As we see, the four major government and university climatological sources are all in agreement that the climate is cooling. In addition, the 3,300 ocean buoys in the government's ARGO network show that the deep ocean is also cooling.

So who are you going to believe? The well paid purveyors of the global warming scam? Or planet Earth and your lying eyes?

Given the widespread cognitive dissonance that infests those spoon fed with alarmist propaganda, the answer is obvious: they will continue to believe, against all contrary evidence, that CO2=AGW.

Rational folks, on the other hand, will accept planet Earth's judgement.

The understandable skepticism about AGW is spreading fast. That is the reason that the Copenhagen climate talks ended in complete disaster. Nothing was accomplished. It is dawning on the general population that they are being sold a pig in a poke. And their response of "No Sale" will carry over to future climate scam conferences. AGW has jumped the shark.

You come across as a conceited pompous little jerk. I am sure you are possibly far worse in the flesh

Naturally zimbo would say something like that, since he lacks any facts to refute my analysis. So he falls back on the usual alarmist response: fact-free ad hominem name-calling. How impotent is that? Planet Earth debunks the AGW conjecture, and the globaloney crowd's predictable response is a temper tantrum.

I was hoping for some sort of honest debate over the points I raised and that graph that I linked to.

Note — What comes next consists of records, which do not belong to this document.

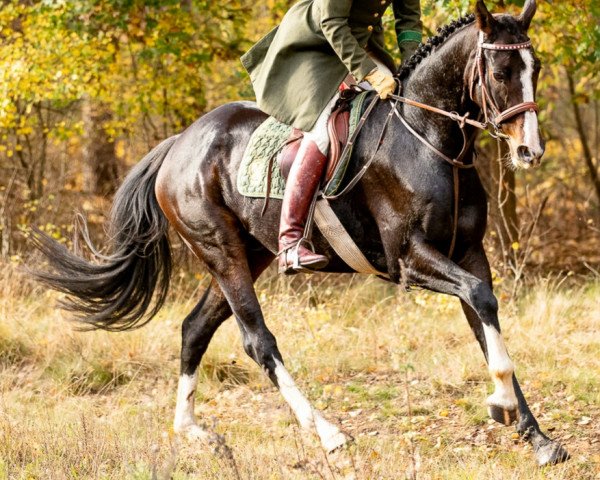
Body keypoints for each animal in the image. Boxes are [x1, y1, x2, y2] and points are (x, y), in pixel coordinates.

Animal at [31, 0, 568, 464]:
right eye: (499, 73)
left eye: (535, 68)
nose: (530, 152)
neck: (428, 137)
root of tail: (179, 142)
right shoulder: (409, 259)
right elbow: (480, 303)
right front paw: (503, 405)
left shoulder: (469, 254)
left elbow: (484, 317)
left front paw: (534, 434)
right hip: (221, 251)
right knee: (257, 340)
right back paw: (327, 431)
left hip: (249, 253)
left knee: (194, 329)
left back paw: (194, 432)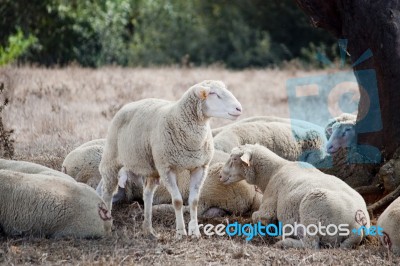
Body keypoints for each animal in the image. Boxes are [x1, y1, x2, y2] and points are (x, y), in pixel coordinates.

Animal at [220, 144, 370, 248]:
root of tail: (358, 223)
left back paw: (283, 242)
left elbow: (257, 216)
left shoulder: (269, 204)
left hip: (313, 209)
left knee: (310, 244)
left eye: (234, 159)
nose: (220, 176)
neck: (273, 172)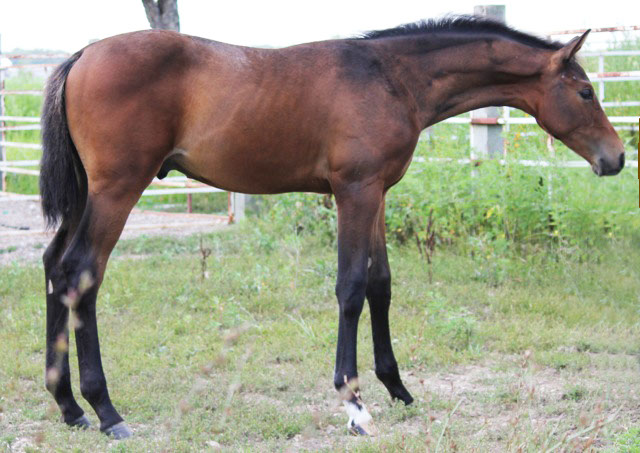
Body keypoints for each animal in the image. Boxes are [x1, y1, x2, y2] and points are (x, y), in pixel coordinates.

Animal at [39, 16, 625, 438]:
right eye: (586, 93)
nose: (616, 158)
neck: (391, 77)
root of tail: (82, 56)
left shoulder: (379, 193)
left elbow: (381, 285)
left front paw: (398, 389)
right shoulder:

Further, the ultimate authority proves that a rise in CO2 ["carbon" to the scientific illiterati] cannot cause runaway global warming -- or any global warming at all.

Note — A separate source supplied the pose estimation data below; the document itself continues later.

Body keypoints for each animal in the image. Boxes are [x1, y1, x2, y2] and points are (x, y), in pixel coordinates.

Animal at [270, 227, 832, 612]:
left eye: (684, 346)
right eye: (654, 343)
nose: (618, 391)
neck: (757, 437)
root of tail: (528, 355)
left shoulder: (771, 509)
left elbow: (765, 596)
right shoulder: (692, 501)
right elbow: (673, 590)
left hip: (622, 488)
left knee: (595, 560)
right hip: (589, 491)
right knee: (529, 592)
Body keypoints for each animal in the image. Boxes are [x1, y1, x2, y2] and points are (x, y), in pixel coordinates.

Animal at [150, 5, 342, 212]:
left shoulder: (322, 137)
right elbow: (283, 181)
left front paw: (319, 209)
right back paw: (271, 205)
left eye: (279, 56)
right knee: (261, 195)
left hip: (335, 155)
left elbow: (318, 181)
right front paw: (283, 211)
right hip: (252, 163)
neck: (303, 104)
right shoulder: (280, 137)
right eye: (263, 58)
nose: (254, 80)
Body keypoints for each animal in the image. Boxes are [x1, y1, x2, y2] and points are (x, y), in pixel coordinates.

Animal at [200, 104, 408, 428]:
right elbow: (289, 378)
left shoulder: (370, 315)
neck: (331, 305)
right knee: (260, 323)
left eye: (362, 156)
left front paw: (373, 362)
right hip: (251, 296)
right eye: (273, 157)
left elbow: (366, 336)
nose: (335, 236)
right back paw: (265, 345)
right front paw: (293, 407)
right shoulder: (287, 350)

Great! Now if you can show why the earth is as warm as it is, rather than an iceball 33C colder than at present, without including CO2 forcing in your model, and win over science, you'll be awarded a Nobel in physics.

Go for it. Don't forget to show your work, and please, don't bother us until you're done. It's a difficult task, it's going to take you awhile.

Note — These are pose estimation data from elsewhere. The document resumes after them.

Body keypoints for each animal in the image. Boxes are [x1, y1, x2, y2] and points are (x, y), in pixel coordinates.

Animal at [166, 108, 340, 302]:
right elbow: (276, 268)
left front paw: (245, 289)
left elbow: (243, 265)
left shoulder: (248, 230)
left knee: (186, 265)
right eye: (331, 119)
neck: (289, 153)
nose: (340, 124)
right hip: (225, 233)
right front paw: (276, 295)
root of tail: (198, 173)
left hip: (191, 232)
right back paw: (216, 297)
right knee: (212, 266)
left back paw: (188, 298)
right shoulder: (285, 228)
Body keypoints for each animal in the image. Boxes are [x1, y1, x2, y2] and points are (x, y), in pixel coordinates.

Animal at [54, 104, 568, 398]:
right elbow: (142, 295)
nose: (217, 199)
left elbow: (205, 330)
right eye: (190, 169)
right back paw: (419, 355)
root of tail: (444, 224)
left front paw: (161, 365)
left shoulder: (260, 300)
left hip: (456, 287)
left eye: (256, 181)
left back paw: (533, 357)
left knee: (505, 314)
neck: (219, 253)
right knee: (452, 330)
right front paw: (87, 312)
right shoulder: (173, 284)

'So what's the real story? Could it be that the fact he is currently suffering through chemotherapy for intestinal cancer explain the lapse?'

You are a nasty piece of work! This is typical of the evil, cheap insults that are casually dished out to anybody who dares to question.

By Ashtrayhead (not verified) on 19 Dec 2009 #permalink

Gee, it took a little while for the climatrolls to show up this time. Whassamatter, guys, Glenn Beck made you stay after class to lick his dipstick?

Does anyone here have any idea where that "lunar tides, solar wind, galactic space dust and geomagnetic storms have cooled the planet by about one centigrade degree in the past 150 years" schtick came from?

That's a new one on me - and I don't claim to know very much about climatology, but I thought I knew my steampunk science fiction...

By Pierce R. Butler (not verified) on 19 Dec 2009 #permalink

"I pressed for a reason why those of us who are basically amateurs shouldn't grant those who have devoted their lives to understanding the subject a little respect and take them at their word when they say we're responsible for at least half of the observed warming."

Yet you would discount such scientists giving contrary opinions. Such as Dr. Edward Wegman, Prof. Hendrik Tennekes, Dr. Richard Lindzen, Prof. Freeman Dyson, Dr. Richard Tol and hundreds more.

You're nothing but a bully, shame.

By David Quimby (not verified) on 21 Dec 2009 #permalink

@Air Gore:
Did you just seriously list Edward Wegman as someone who is an expert in climate science? Funny. Same goes for Henk Tennekes (check his publication list, he's been an administrator most of his life), Dick "now even Roy Spencer falsifies my publications" Lindzen, Freeman "I'm no climate expert" Dyson, and Richard "it will cost too much" Tol.

'So what's the real story? Could it be that the fact he is currently suffering through chemotherapy for intestinal cancer explain the lapse?'

What a horrible suggestion! I hope you never have to go through chemo. If you do, please reflect on your poor judgment.